Anne Frank and Me: Two Camps, Two Worlds

“Dear Mom and Dad, I am still having a GREAt time.”

Like a refrain that echoes throughout a song or poem, these words begin almost all of the letters I wrote to my parents in 1961 and 1962 from Camp Walt Whitman in Pike, New Hampshire. The missives were stashed away in a box I unearthed from the bowls of my mother’s basement after she died. Now, three years later, I’m reading through the them – dozens (poor parents!).  I was 11 and 12 and, judging from the words I scratched out in pencil, one might think I was the happiest kid in the world. In any case, I was close.

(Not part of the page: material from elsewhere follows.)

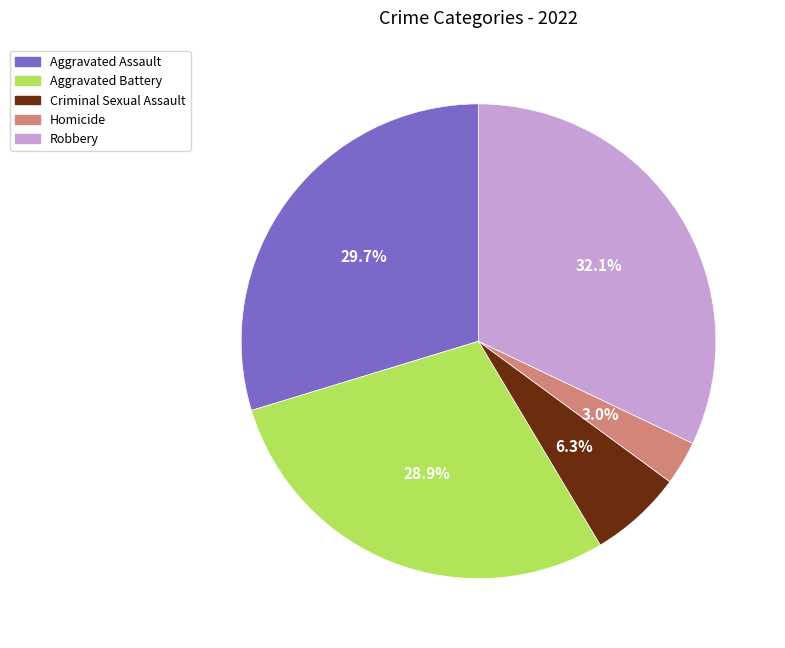

Is Robbery the majority of the pie?

No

I am the second-best riffler in my bunk . . . I just passed the third-level swimming and rowing test . . .  I hiked “BLACK MONTAIN . . . I hit a MEAN saftball today . . . I got a 95 on the first aid test, the HIGHEST in the group . . . I acted in a play, The lady or the “Tigger” and had one of the best parts . . .  My ‘musels’  are getting  bigger from gymnastics . . .  I learned TACKING . . . I’m SO popular . . . I performed a skit with my dummy JERRY MAHONEY at the talent show to BIG BIG BIGGER  (maybe 10 minutes, ha ha)  ‘applawse’ . . . I learned ‘Raillrod’ Bill on the banjo . . . THANKS for bringing up my cello. I’m in orchestra and learned the hardest part of ALL the instruments . . . I did 22 chin-ups and am the champ of the WHOLE camp!

Many letters were signed “Kenny the Magnificant.”

Confident and happy-go-lucky, I was soaring into adulthood.

After dinner, I tuned into Netflix. The Dutch movie “My Friend Anne Frank” popped up on the screen (Anne was trending!), and I thought I’d give it a try. The film brings Anne and her best friend, Hannah Goslar, to vivid life, as if these beautiful teenagers had suddenly walked out of Anne’s diary. The pair were inseparable, living the life of all happy-go-lucky young teenagers. They sang, met boys, sneaked into the movies (verboten to Jews), dressed up, dreamt about their futures, giggled about French kissing, and, well, acted like most healthy, fun-loving teenagers. They could have been my neighbors and gone to my junior high school on Long Island.

Then, as we all know, the unthinkable happens. The Nazis come and bang on their doors.  They barge in. They have five minutes to pack their bags. To go where? They are not told, but they know. Anne and Hannah’s family are hauled off to Bergen Belsen concentration camp. The suffering is indescribable: the overcrowding, the open shit holes, the hunger, the brutality, the poor sanitary conditions causing outbreaks of typhus, the murders . . .  a living hell. As Myer Levin once wrote, “. . . these people have gone through a sieve of death . . .”  I can’t hold back my tears.

Anne and me. Bergen Belsen concentration camp and Camp Walt Whitman. Two camps, two worlds.

There would be no Camp Walt Whitman for Anne, who was just a few years older than ‘Ken the Magnificant’ when the Nazis came and stole her life away.  How come I was so lucky when she – and so many like her – were robbed of their happiness and lives? I’ve often said to my kids when they felt beaten down, who said life was fair? But knowing life is unfair doesn’t take away the pain.

I suspect it’s going to be a few days before I’m ready to pick up the next large manilla envelope, stuffed with letters from Camp Greylock.